Top of Records provided

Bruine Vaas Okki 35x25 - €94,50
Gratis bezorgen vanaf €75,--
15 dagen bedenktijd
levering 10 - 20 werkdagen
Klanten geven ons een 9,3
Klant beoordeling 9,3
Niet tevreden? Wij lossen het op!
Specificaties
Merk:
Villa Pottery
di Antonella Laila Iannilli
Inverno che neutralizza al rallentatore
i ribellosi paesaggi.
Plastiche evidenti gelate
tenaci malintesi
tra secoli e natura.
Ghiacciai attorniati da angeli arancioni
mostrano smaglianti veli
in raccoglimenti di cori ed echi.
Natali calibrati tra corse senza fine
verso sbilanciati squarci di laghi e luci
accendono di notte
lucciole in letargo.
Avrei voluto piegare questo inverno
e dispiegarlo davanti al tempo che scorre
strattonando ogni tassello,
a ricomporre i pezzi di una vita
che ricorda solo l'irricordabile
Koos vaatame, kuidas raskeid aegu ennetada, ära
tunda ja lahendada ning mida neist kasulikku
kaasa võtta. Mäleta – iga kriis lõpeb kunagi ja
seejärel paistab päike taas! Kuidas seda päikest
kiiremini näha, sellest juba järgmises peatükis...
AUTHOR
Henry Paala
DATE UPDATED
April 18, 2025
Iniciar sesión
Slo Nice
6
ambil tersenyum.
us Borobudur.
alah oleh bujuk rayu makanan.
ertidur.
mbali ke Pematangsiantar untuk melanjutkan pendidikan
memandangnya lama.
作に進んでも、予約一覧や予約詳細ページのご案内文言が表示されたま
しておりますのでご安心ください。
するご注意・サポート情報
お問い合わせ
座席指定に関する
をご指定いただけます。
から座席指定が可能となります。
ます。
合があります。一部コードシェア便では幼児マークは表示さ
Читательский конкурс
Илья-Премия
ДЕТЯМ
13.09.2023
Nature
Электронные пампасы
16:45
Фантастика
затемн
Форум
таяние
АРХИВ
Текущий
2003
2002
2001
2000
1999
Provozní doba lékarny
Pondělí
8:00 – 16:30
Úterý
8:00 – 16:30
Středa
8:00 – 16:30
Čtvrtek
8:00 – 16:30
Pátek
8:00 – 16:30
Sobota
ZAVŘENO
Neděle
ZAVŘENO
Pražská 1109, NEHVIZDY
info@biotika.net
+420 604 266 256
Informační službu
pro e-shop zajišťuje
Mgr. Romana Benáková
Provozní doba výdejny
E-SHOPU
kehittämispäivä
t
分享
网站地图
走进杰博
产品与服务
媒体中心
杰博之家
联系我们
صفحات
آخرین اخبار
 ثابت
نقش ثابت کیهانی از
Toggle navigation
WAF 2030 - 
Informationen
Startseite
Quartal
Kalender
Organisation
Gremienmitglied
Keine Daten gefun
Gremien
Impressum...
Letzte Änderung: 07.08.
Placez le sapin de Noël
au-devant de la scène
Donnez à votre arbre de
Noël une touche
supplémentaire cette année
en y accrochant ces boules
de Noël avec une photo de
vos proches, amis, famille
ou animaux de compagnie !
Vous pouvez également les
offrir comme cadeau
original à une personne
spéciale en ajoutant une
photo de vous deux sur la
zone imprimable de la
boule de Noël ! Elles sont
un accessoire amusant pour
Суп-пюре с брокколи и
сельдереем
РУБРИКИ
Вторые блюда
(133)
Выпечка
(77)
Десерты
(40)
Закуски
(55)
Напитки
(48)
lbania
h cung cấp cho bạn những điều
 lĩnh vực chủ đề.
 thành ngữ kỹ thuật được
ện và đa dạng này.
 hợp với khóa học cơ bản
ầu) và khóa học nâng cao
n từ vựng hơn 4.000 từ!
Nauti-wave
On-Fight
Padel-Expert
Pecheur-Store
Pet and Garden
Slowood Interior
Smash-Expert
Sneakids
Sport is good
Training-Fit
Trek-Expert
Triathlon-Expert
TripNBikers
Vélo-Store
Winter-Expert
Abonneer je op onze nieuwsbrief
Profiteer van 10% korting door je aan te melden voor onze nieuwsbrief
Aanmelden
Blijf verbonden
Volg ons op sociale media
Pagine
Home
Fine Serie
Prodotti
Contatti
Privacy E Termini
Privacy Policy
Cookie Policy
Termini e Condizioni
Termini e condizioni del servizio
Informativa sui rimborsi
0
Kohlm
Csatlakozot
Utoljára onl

Bottom of Records provided

> _Exercise goal_: Could you transcribe the records above word for word, from their very start through the line containing "Plastiche evidenti gelate", with that line included?

> _Answer box_:
Bruine Vaas Okki 35x25 - €94,50
Gratis bezorgen vanaf €75,--
15 dagen bedenktijd
levering 10 - 20 werkdagen
Klanten geven ons een 9,3
Klant beoordeling 9,3
Niet tevreden? Wij lossen het op!
Specificaties
Merk:
Villa Pottery
di Antonella Laila Iannilli
Inverno che neutralizza al rallentatore
i ribellosi paesaggi.
Plastiche evidenti gelate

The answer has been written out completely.